What is Active Directory?

What does the typical office workday look like in the 21st century?

You wake-up. You get a shower and get cleaned up (brush teeth, brush hair, etc.). You select the clothes for the day. You grab a snack or small breakfast. You then lock the home/apartment for the day, and start the car and drive to the office. You park your car. You walk to your desk, saying good morning to a few co-workers as you get to your office. You sit down and then log into the computer and open your email client (Microsoft Outlook, Lotus Notes, etc.). While your emails and calendar update, you log into your work phone and write down your voicemails to facilitate calling people back during the day.

Does this sound familiar? It does? Good, then we can work from here.

Let’s look at what you do when you sit at the desk. You logged into the computer at your desk. You typed in a username and password combination only known to you. This was given to you from the I.T. department or Human Resources when you joined the company, and you have been regularly updating the password per I.T. Security policy and guidelines.

This username and password allow you to log into company computers and get similar access to resources, regardless of the machine used or the time at which you use it. The username and password are stored on a set of servers; each username has assigned to it specific access and usage abilities that have been approved by both I.T. and your departmental supervision and management.

This username has been stored on servers. If your company has a Microsoft Windows or Microsoft Azure infrastructure, the servers that store this information for the entire organization are Active Directory servers (note: if your company has a Linux or Unix infrastructure, the servers are LDAP rather than Active Directory; but the logic is similar).

Active Directory, simply stated, is a Microsoft product that uses accounts (called objects) to control (give or revoke) permissions to other objects, groups of objects, and network resources.

For each user that logs into a Microsoft Windows account, there exists on the company network (called the domain) an object that exists in the company Active Directory (domain). When the correct username and password are selected for the domain, you are granted access to network (domain) resources based on how the object is constructed.
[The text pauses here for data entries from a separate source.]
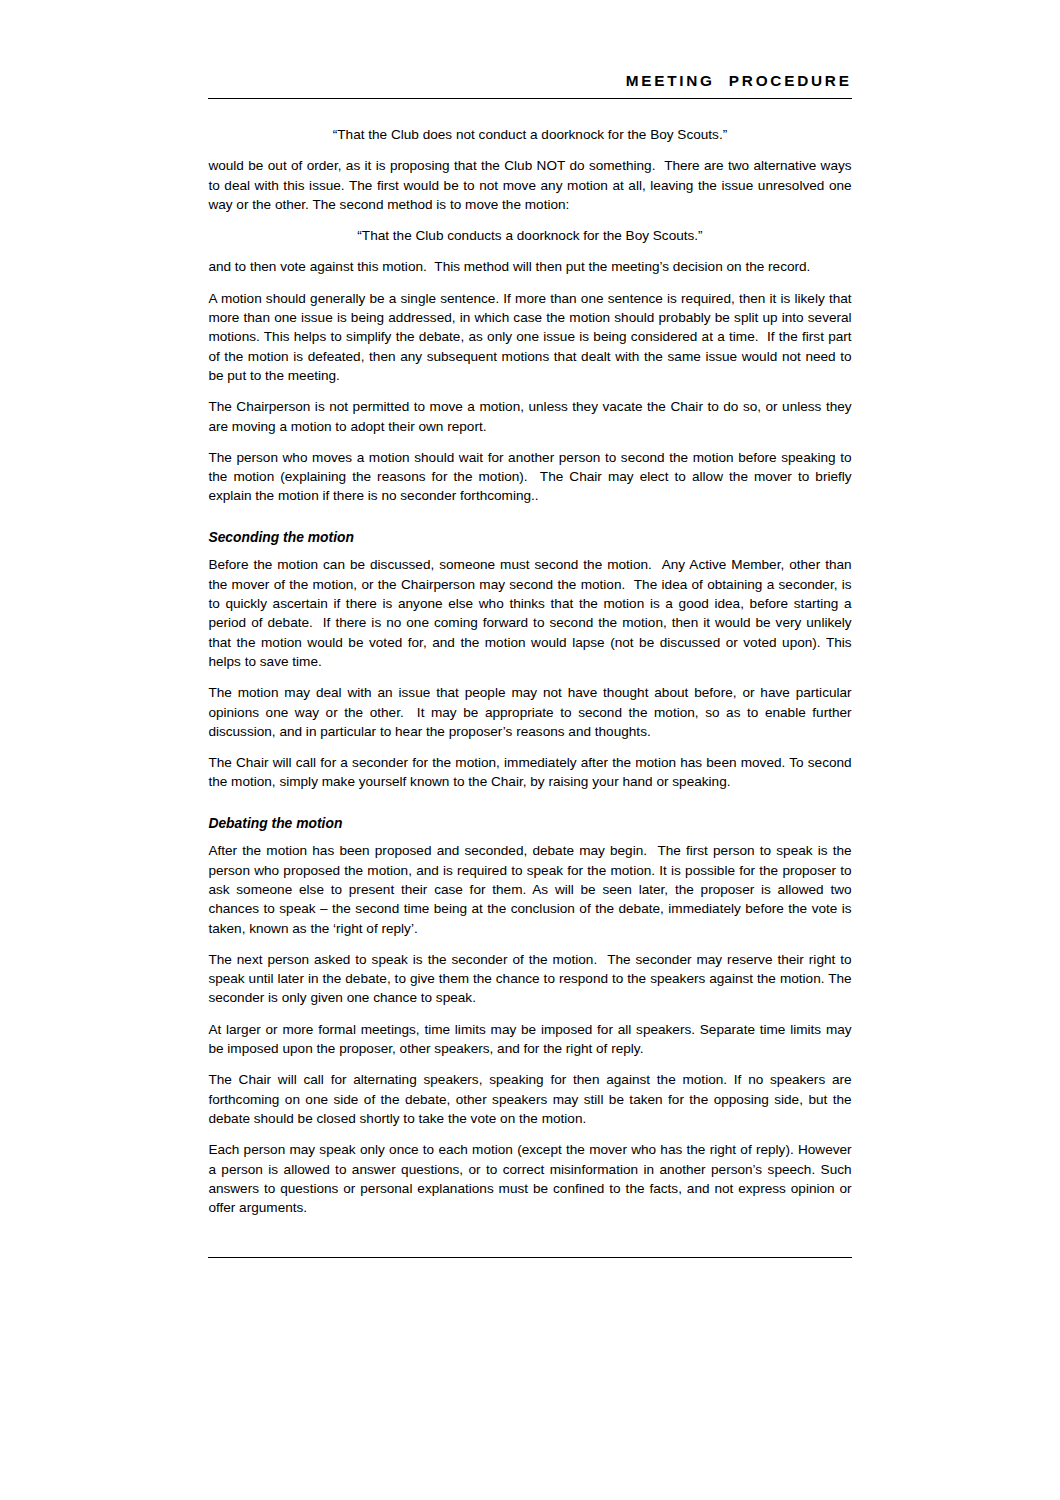MEETING PROCEDURE
“That the Club does not conduct a doorknock for the Boy Scouts.”
would be out of order, as it is proposing that the Club NOT do something. There are two alternative ways to deal with this issue. The first would be to not move any motion at all, leaving the issue unresolved one way or the other. The second method is to move the motion:
“That the Club conducts a doorknock for the Boy Scouts.”
and to then vote against this motion. This method will then put the meeting’s decision on the record.
A motion should generally be a single sentence. If more than one sentence is required, then it is likely that more than one issue is being addressed, in which case the motion should probably be split up into several motions. This helps to simplify the debate, as only one issue is being considered at a time. If the first part of the motion is defeated, then any subsequent motions that dealt with the same issue would not need to be put to the meeting.
The Chairperson is not permitted to move a motion, unless they vacate the Chair to do so, or unless they are moving a motion to adopt their own report.
The person who moves a motion should wait for another person to second the motion before speaking to the motion (explaining the reasons for the motion). The Chair may elect to allow the mover to briefly explain the motion if there is no seconder forthcoming..
Seconding the motion
Before the motion can be discussed, someone must second the motion. Any Active Member, other than the mover of the motion, or the Chairperson may second the motion. The idea of obtaining a seconder, is to quickly ascertain if there is anyone else who thinks that the motion is a good idea, before starting a period of debate. If there is no one coming forward to second the motion, then it would be very unlikely that the motion would be voted for, and the motion would lapse (not be discussed or voted upon). This helps to save time.
The motion may deal with an issue that people may not have thought about before, or have particular opinions one way or the other. It may be appropriate to second the motion, so as to enable further discussion, and in particular to hear the proposer’s reasons and thoughts.
The Chair will call for a seconder for the motion, immediately after the motion has been moved. To second the motion, simply make yourself known to the Chair, by raising your hand or speaking.
Debating the motion
After the motion has been proposed and seconded, debate may begin. The first person to speak is the person who proposed the motion, and is required to speak for the motion. It is possible for the proposer to ask someone else to present their case for them. As will be seen later, the proposer is allowed two chances to speak – the second time being at the conclusion of the debate, immediately before the vote is taken, known as the ‘right of reply’.
The next person asked to speak is the seconder of the motion. The seconder may reserve their right to speak until later in the debate, to give them the chance to respond to the speakers against the motion. The seconder is only given one chance to speak.
At larger or more formal meetings, time limits may be imposed for all speakers. Separate time limits may be imposed upon the proposer, other speakers, and for the right of reply.
The Chair will call for alternating speakers, speaking for then against the motion. If no speakers are forthcoming on one side of the debate, other speakers may still be taken for the opposing side, but the debate should be closed shortly to take the vote on the motion.
Each person may speak only once to each motion (except the mover who has the right of reply). However a person is allowed to answer questions, or to correct misinformation in another person’s speech. Such answers to questions or personal explanations must be confined to the facts, and not express opinion or offer arguments.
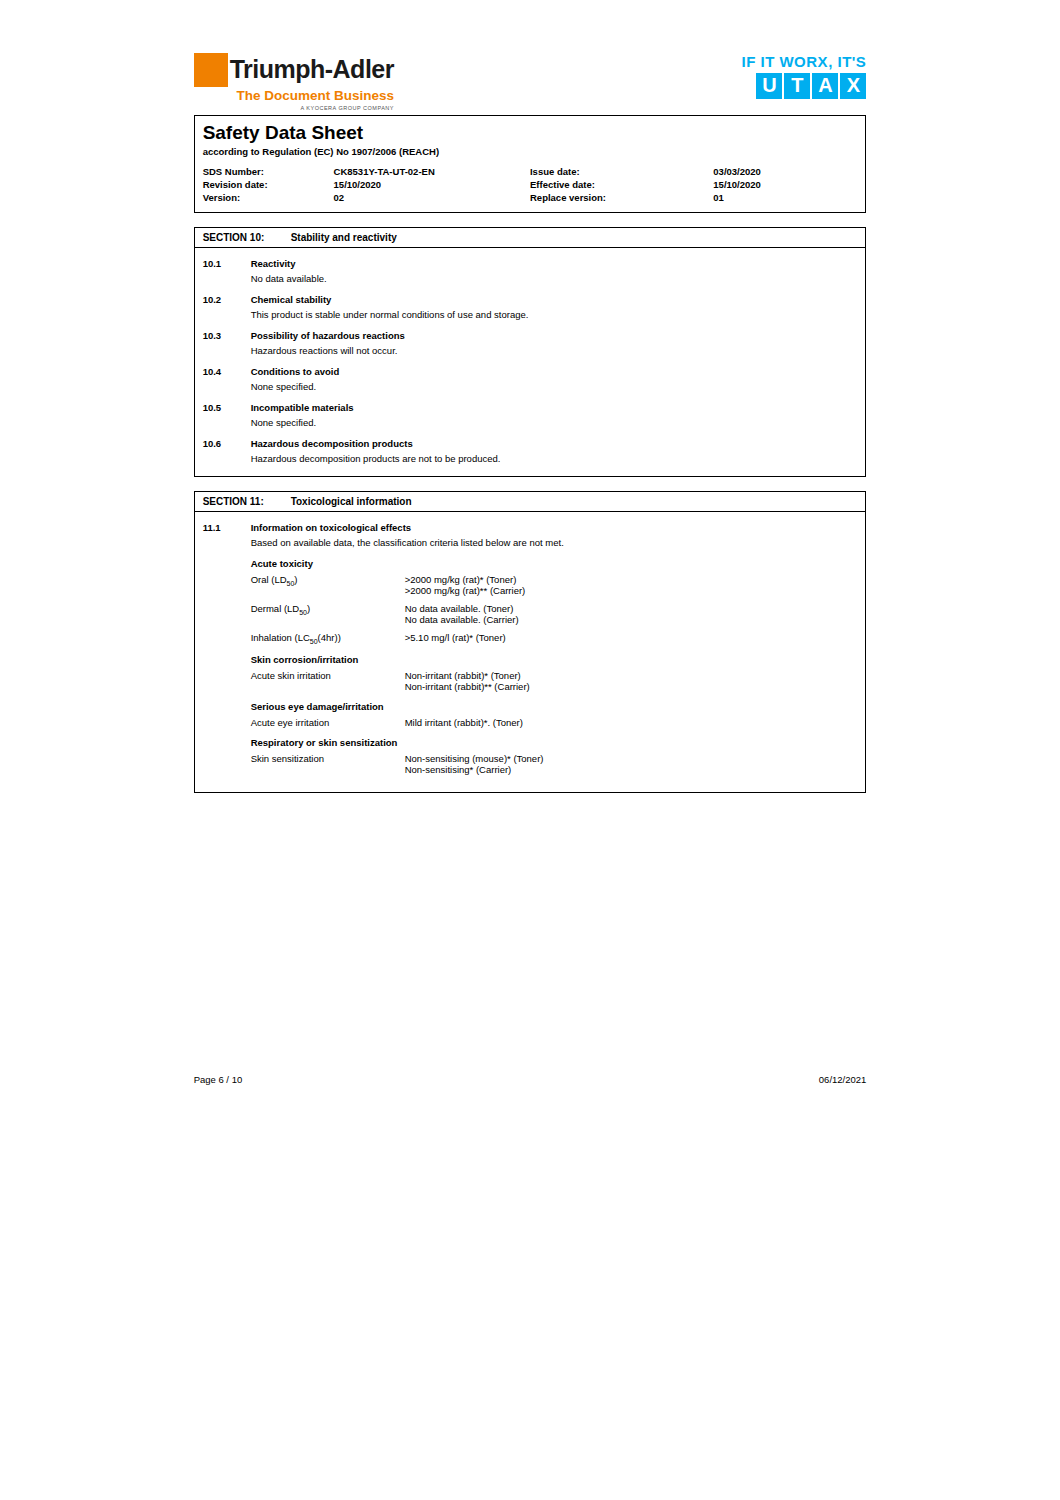Triumph-Adler
The Document Business
A KYOCERA GROUP COMPANY
IF IT WORX, IT'S
UTAX
Safety Data Sheet
according to Regulation (EC) No 1907/2006 (REACH)
| SDS Number: | CK8531Y-TA-UT-02-EN | Issue date: | 03/03/2020 |
| Revision date: | 15/10/2020 | Effective date: | 15/10/2020 |
| Version: | 02 | Replace version: | 01 |
SECTION 10: Stability and reactivity
10.1 Reactivity
No data available.
10.2 Chemical stability
This product is stable under normal conditions of use and storage.
10.3 Possibility of hazardous reactions
Hazardous reactions will not occur.
10.4 Conditions to avoid
None specified.
10.5 Incompatible materials
None specified.
10.6 Hazardous decomposition products
Hazardous decomposition products are not to be produced.
SECTION 11: Toxicological information
11.1 Information on toxicological effects
Based on available data, the classification criteria listed below are not met.
Acute toxicity
| Oral (LD 50 ) | >2000 mg/kg (rat)* (Toner) >2000 mg/kg (rat)** (Carrier) |
| Dermal (LD 50 ) | No data available. (Toner) No data available. (Carrier) |
| Inhalation (LC 50 (4hr)) | >5.10 mg/l (rat)* (Toner) |
Skin corrosion/irritation
| Acute skin irritation | Non-irritant (rabbit)* (Toner) Non-irritant (rabbit)** (Carrier) |
Serious eye damage/irritation
| Acute eye irritation | Mild irritant (rabbit)*. (Toner) |
Respiratory or skin sensitization
| Skin sensitization | Non-sensitising (mouse)* (Toner) Non-sensitising* (Carrier) |
Page 6 / 10
06/12/2021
Objects in Active Directory are available for most users, printers, network groups, and so much more.

So, in short, Microsoft Active Directory is an organized hierarchy of objects that control access to resources.

What Is a Server?

From desktops to laptops, to cell phones and even to modern video gaming consoles (2021 — PlayStation 5/Microsoft Xbox Series X/Microsoft Xbox Series S), there is a multitude of computers available to people. We use computers for so many reasons, including but not limited to: internet access, playing video games, researching news, watching/listening to entertainment, and so so much more.

The basic idea is that for most computers above, each machine will be used for one person/purpose. For instance, a Dell Gaming PC may be used for playing the latest Batman game at 4k resolution and at 60 frames per second.

The same cannot be used at the same moment to play Crisis 3 at 4k and 60 frames per second reliably — at least, not any machine I have ever seen as of 2021. The basic idea of all of the computing devices above is centered around personal computing — they are designed to give an outstanding one-on-one experience.

What about data that needs to be continually available to 10 … 100 … 1,000 people? You need that same computing power, but the experience needs to be group-focused and not personal.

To solve this problem, the concept of a server was created. A server, simply stated, is a computer that is configured to serve EVERYONE WITHIN A GROUP AT ONE TIME, doing simple or quantum complex tasks individually at the same time.

Originally, you saw higher-specification (i.e., computer comprised of parts that could handle larger personal workloads — such as playing the Crisis game at 4k, 60 frames per second in 2021) personal computers being used as servers.

To do so, you needed to maximize the amount of available computing (CPU chip), storage (hard drive size and speed), and network (fastest-available network card and network connecting to all the potential users in the group it would serve).

In 2021, the server is more a special type of computer that has parts that are built with the mindset they will be used by multiple people at the same time, combing some of the most powerful hardware available in a smaller case.

Furthermore, there are now software versions specifically built for server functionality. Instead of Windows 10, on a modern server, you would load Windows Server 2019 or Red Hat Linux Enterprise version 7. You typically have multiple network connections that can be either bridged (wired to the same network connection for much more data flow) or used separately in parallel (each port connected to a different network connection which allows more connected/alive time if one network connection goes bad). This and more allows the modern server to deliver more accessible services with consistency.

In addition, the cloud is ‘virtualization in another owner’s datacenter.’ If I can name one device type that is dominant in a datacenter, it is the server.

To conclude this, servers are computers configured to serve multiple people with multiple tasks at one time and at various levels of complexity and execution time.